Thanks. I have to say, with no reflection on present company, I am about as frustrated and disgusted with nested arrays, as defined by IBM, as I could be. Having enclose do one thing for all arrays and another for scalars has caused me endless hours of frustration. (Isn't a scalar just a zero dimension array?) How much time has one to spend making enclose do what comes naturally to ones mind? Now I find that disclose actually modifies data beyond the ability to reconstruct it. In your example, if one string were a different length than the other, APL will lengthen it to match the longest upon disclose. The original length of each string is lost forever. Why stop there? Why not change a 4 to a 7?

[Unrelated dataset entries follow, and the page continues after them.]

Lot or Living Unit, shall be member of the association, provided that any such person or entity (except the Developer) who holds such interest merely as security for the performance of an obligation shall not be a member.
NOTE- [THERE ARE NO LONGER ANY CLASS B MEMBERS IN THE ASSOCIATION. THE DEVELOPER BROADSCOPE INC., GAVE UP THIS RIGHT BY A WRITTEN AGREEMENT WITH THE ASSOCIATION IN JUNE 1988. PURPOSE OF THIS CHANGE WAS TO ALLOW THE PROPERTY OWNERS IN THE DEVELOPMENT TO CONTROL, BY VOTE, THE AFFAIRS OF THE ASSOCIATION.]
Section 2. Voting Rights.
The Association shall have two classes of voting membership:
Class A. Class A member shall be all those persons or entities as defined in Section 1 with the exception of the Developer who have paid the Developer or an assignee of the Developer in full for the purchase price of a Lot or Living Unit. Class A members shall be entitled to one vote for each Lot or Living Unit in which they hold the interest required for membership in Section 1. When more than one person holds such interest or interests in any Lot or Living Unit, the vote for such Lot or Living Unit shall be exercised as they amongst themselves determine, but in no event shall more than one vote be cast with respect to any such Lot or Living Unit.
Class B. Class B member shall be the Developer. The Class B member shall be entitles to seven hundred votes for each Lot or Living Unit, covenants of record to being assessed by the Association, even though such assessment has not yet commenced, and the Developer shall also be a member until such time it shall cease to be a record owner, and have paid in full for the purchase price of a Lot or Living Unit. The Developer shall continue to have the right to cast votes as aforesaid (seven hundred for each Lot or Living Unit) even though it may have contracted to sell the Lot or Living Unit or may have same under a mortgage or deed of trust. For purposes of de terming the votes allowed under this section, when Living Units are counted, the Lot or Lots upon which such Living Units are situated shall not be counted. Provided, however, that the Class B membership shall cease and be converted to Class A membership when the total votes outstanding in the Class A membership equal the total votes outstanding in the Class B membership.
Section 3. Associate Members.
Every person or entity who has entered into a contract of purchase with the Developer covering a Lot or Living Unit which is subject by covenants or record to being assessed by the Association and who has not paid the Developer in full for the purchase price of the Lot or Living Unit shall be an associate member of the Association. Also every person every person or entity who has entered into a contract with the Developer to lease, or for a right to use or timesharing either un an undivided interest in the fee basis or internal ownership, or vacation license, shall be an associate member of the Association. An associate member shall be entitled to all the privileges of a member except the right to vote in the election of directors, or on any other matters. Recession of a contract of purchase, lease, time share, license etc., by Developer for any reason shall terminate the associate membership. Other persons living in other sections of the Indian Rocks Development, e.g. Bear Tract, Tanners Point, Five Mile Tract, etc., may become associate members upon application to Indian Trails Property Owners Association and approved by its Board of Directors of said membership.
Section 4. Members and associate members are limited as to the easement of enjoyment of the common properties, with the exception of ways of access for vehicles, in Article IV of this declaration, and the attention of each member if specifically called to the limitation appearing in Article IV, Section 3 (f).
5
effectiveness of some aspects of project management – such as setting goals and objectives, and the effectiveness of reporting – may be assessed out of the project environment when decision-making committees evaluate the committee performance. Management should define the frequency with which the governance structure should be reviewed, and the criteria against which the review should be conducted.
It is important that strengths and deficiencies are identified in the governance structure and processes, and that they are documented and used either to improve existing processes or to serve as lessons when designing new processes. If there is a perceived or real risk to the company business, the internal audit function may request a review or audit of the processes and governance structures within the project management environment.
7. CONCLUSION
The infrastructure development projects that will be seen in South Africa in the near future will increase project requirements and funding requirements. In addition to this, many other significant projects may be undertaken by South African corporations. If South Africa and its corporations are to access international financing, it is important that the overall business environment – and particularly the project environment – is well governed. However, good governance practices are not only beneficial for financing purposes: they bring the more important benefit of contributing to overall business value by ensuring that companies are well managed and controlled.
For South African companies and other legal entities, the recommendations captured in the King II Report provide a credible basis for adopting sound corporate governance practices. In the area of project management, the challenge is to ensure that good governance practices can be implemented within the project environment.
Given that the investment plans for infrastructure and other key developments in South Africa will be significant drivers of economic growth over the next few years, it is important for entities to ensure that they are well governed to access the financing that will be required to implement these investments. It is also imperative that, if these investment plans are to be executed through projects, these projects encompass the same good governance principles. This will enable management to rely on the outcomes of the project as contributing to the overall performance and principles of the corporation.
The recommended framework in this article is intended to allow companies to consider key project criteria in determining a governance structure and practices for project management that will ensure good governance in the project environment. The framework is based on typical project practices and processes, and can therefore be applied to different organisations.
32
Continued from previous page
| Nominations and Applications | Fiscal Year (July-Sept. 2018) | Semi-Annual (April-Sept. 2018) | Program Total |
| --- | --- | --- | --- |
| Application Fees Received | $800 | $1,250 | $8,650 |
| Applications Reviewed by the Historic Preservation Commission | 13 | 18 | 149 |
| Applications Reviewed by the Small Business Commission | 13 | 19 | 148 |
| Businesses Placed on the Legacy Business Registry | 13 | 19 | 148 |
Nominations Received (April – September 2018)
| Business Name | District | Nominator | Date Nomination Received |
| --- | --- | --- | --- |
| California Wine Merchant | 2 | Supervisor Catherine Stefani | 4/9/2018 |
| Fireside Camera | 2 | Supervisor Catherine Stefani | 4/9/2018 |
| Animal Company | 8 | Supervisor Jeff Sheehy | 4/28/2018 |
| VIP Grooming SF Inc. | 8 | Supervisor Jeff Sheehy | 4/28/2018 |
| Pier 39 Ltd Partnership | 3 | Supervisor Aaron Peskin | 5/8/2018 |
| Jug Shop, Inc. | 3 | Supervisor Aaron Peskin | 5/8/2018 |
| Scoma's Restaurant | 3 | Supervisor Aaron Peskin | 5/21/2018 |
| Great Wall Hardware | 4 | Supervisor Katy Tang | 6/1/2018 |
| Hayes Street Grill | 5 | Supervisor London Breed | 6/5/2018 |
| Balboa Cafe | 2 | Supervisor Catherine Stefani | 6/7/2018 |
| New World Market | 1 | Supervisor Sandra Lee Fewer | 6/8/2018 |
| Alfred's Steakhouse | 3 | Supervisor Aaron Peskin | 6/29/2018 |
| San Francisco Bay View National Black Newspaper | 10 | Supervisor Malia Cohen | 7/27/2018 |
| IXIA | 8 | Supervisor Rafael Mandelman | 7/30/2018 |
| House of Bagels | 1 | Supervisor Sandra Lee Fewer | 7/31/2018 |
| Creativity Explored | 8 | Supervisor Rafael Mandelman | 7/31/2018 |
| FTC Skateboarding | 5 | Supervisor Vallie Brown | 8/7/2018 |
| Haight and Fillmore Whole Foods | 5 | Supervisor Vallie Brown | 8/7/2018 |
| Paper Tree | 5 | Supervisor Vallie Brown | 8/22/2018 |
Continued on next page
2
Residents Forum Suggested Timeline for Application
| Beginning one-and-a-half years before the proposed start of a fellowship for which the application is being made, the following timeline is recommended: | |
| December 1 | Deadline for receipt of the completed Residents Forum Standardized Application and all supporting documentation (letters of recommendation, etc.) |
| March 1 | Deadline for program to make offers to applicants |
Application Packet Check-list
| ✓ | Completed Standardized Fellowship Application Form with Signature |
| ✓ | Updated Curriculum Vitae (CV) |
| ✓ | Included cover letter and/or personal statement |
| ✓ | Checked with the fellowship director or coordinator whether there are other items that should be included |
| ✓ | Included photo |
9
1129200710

Having enclose and disclose uniformly add and remove layers of boxing only is simple, consistent, predictable, useful, and easy to understand. If I add 3 and then subtract 3 I end up with the same number. But if I enclose and then disclose, I end up with something different - sometimes. Imagine that!
'333' '55555'
┌→────────────┐
│┌→──┐ ┌→────┐│
││333│ │55555││
│└───┘ └─────┘│
└∊────────────┘
⊃'333' '55555'
┌→────┐
↓333 │
│55555│
└─────┘
(⊃'333' '55555')[1;]
┌→────┐
│333 │
└─────┘
⍴(⊃'333' '55555')[1;]
┌→┐
│5│
└─┘
There are ways to rationalize almost anything. IMO, the IBM nested array approach is confusing, unpredictable, and renders it a tool of very careful last resort.
I know there has been debate about this in the past, and I am not looking to resurrect it. It is a real shame IBM chose the path it chose.